Model UN Programs
Do you like to discuss and debate international problems? Would you like to sharpen your analytical skills, make your writing more concise and precise, and acquire experience, confidence and skill in public speaking? Are you a ham looking for roles to play? Do you crave an opportunity to mix learning with social pleasure?
If your answer to any of the preceding questions is "yes," then you should consider joining Model UN.
What Is Model UN?
A model UN is a simulation of the United Nations General Assembly and Security Council. Participants play the role of diplomats representing a country in debates and negotiations toward the drafting, amending and passage of resolutions stating global policy on the whole range of international problems facing humanity. By researching the problems and their country, students learn about the problems from the perspective of other people. By participating in the deliberations with students representing many countries, students learn about the diversity of national perspectives.
Participation in model UN has a number of benefits. Students who take it seriously learn a great deal about international affairs. They develop sophisticated library and internet research skills. They hone their analytical and critical thinking skills. They sharpen their writing. Many of our students who have gone on to graduate school, law school or a career in the Foreign Service have told us that model UN was among the best educational experiences of their years at DePaul.
You do not need to have prior model UN experience to join. The program develops the necessary skills in research, analysis, writing, speaking and negotiating skills used in model UN sessions.
Model UN at DePaul University
The model UN program at DePaul is run collaboratively by Dr. Patrick Callahan (Department of Political Science) and Dr. Alex Papadopoulos (Department of Geography) and the elected student leaders of the Students for International Affairs/Model UN Club.
During the school year the participants meet one evening every week to share and discuss research and to practice the writing, speaking, and parliamentary procedures skills. We also run one intra-mural simulation each quarter. The intra-mural simulations are held on a Saturday. Their agenda topic changes every term.
Students who show sufficient commitment and responsibility are invited to participate in the Midwest Model UN conference in St. Louis late February. There, DePaul students will represent Cameroon, Israel, and Italy on the various committees of the UN. Delegates from other colleges represent other countries. In the past, DePaul students have been very successful in such conferences, winning several awards for excellence.
The College of Liberal Arts and Sciences provides generous financial support Model UN activities .
Joining Model UN at DePaul
Students who want to participate in model UN activities should contact Dr. Callahan via email (so that he can add you to his email distribution list) at pcallaha@depaul.edu.
Researching United Nations topics
The first research tasks are to gain basic orientation on the agenda topics and the nation you will represent. Begin researching topics is by reading the relevant pages from A Global Agenda: Issues Before the United Nations *th General Assembly. (A new volume of this series is published every year.

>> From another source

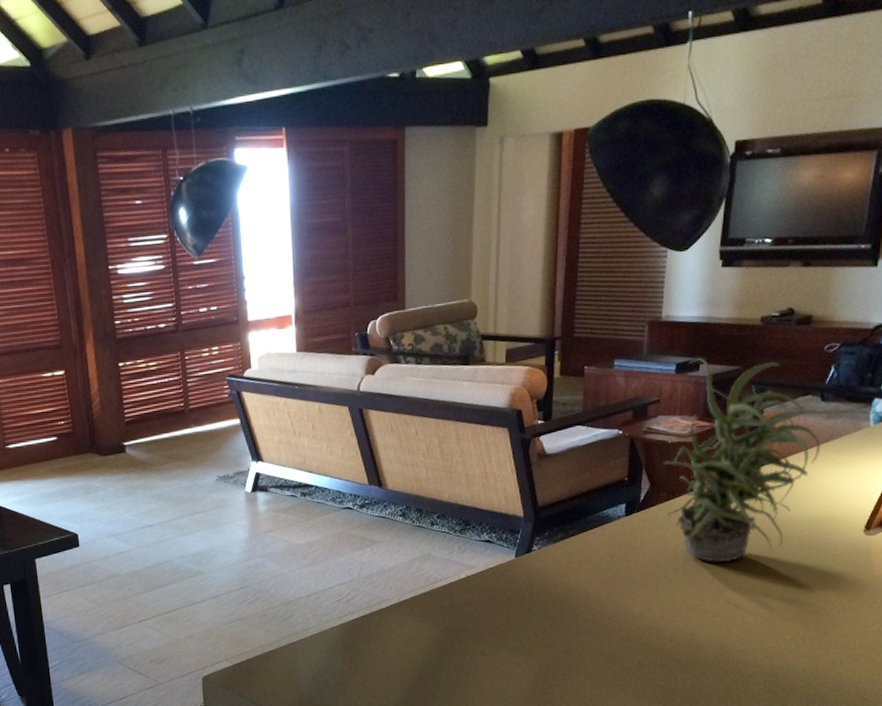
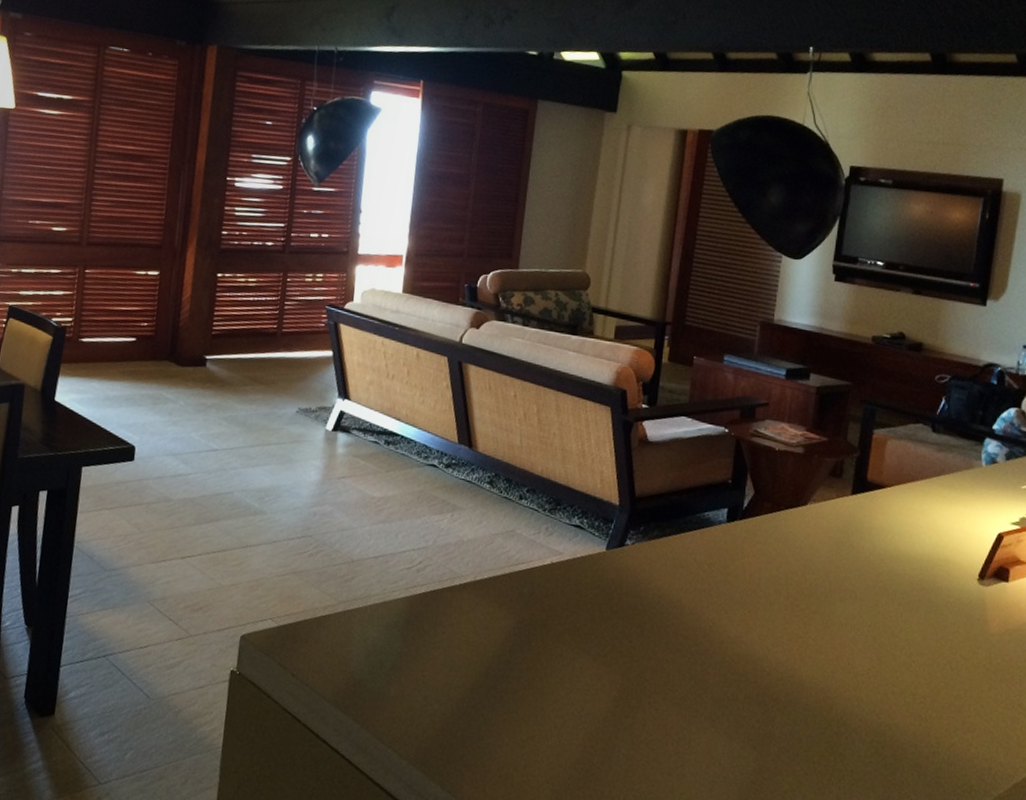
potted plant: present [663,358,821,563] -> none [769,366,932,592]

In each volume's title the asterisk is replaced by the number of the General Assembly of the previous year.) Each volume summarizes the UN's actions on all the issues before it for the previous year, thereby clarifying what agenda topics have meant in the UN context and the kinds of resolutions that might be proposed at UN conferences.
In researching your country, your goal is not to discover its exact position the every issue involved in your agenda topic. Very often your country will not have taken a position on the specific proposal presented in a draft resolution. Moreover, much of the work in model UN conferences involves amendments, which usually deal with quite specific questions of wording. Your goal, instead, is to take on the character of the country you are representing. This is done by becoming familiar with the country’s history (which tells you what have been its greatest problems in the past), its interests, and its basic foreign policy orientation (general policies, ideologies, and patterns of alignment and collaboration). Then, once you have taken on the personality and character of that country, you reason out the country’s most appropriate and likely reaction to the specific challenge or opportunity posed at the conference. This always involves extrapolation from the facts; it always is a creative process.